Task statement —
Repeat exactly, and nothing more, the lines from the one that includes "right shoulder: (398, 261)" through the final line of the entries; skip the pictures.

[Start of section]

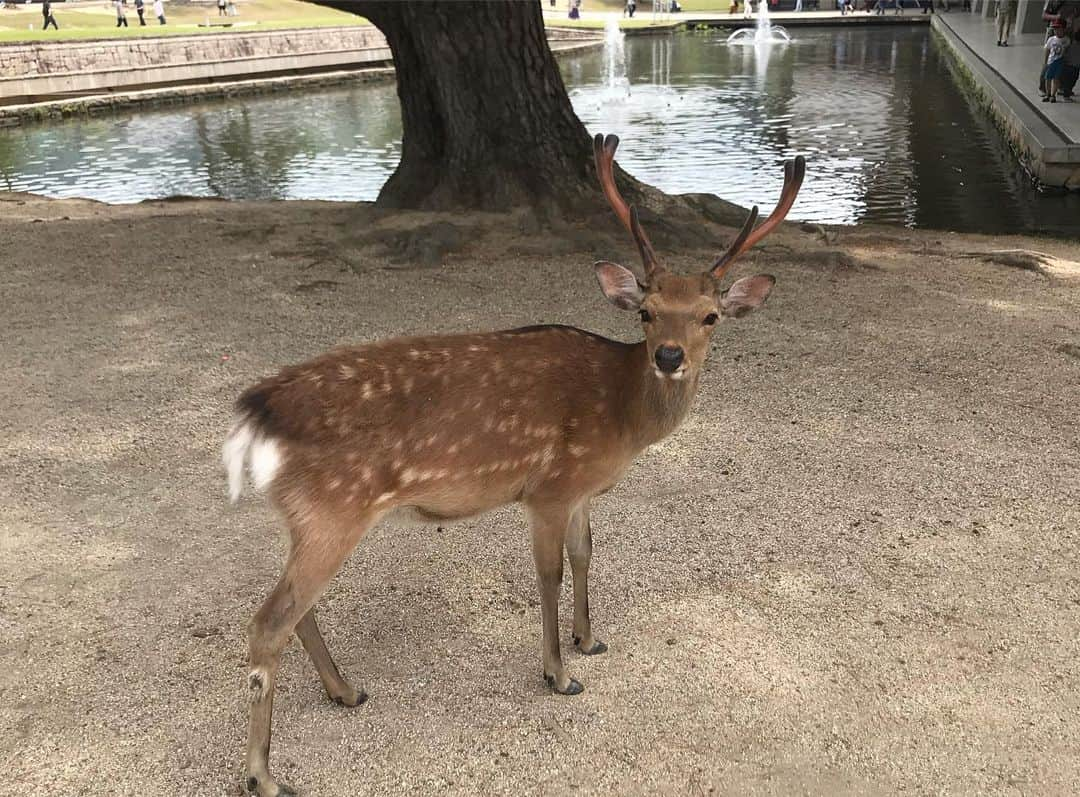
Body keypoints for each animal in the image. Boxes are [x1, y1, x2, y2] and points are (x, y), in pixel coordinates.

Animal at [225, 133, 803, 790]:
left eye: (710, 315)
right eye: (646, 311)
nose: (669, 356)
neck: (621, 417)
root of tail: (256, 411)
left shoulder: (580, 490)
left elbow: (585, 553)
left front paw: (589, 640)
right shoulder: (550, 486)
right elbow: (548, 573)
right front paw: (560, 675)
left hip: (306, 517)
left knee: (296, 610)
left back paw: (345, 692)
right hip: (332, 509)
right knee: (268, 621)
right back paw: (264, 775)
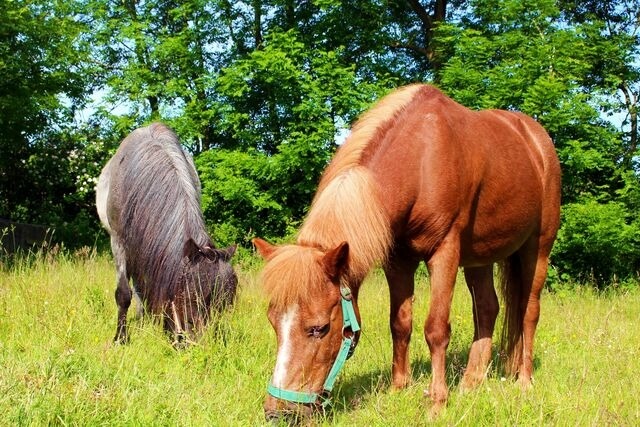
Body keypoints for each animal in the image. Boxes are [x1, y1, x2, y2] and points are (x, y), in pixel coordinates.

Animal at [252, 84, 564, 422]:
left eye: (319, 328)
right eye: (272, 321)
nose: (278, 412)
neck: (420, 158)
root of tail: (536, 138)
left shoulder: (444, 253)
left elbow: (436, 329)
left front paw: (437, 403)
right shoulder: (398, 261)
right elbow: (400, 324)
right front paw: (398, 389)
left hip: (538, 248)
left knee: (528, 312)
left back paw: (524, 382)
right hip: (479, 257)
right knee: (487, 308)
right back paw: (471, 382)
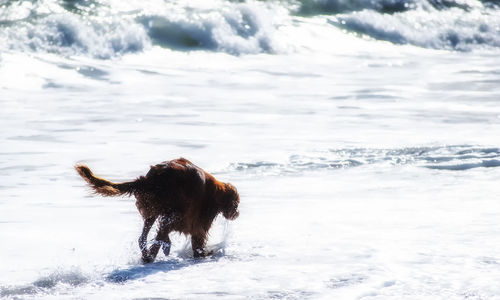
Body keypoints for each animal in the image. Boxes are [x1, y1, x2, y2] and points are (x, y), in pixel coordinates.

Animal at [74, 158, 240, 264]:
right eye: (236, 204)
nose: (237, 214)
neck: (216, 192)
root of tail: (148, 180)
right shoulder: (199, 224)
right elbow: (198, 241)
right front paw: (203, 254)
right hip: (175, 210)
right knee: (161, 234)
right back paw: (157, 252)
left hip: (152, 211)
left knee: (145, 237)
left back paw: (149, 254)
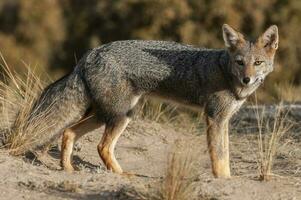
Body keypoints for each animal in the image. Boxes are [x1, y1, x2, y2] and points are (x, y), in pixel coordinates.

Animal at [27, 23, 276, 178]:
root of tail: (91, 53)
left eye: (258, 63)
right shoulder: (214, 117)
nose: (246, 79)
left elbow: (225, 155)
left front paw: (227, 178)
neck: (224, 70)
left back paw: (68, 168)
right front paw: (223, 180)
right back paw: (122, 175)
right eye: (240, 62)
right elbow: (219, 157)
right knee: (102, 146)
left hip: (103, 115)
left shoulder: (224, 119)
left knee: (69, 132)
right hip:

[End of section]

Output of the exercise —
right shoulder: (398, 261)
right elbow: (400, 324)
right front paw: (398, 389)
left hip: (538, 248)
left knee: (528, 312)
left back paw: (524, 382)
right hip: (479, 257)
right knee: (487, 308)
right back paw: (471, 382)
Body keypoints for each animal in the image. Boxes are [x1, y1, x2, y2] and points are (x, y), in pixel coordinates.

Animal at [74, 158, 240, 264]:
right eye: (236, 204)
nose: (237, 214)
neck: (216, 192)
root of tail: (148, 180)
right shoulder: (199, 224)
right elbow: (198, 241)
right front paw: (203, 254)
right hip: (175, 210)
right knee: (161, 234)
right back paw: (157, 252)
left hip: (152, 211)
left knee: (145, 237)
left back paw: (149, 254)
Body keypoints for each animal in the image. Boxes are [x1, y1, x2, y2] and points are (x, y), in pixel coordinates.

Animal at [27, 23, 276, 178]:
root of tail: (91, 53)
left eye: (258, 63)
right shoulder: (214, 117)
nose: (246, 79)
left elbow: (225, 155)
left front paw: (227, 178)
neck: (224, 70)
left back paw: (68, 168)
right front paw: (223, 180)
right back paw: (122, 175)
right eye: (240, 62)
right elbow: (219, 157)
right knee: (102, 146)
left hip: (103, 115)
left shoulder: (224, 119)
left knee: (69, 132)
right hip:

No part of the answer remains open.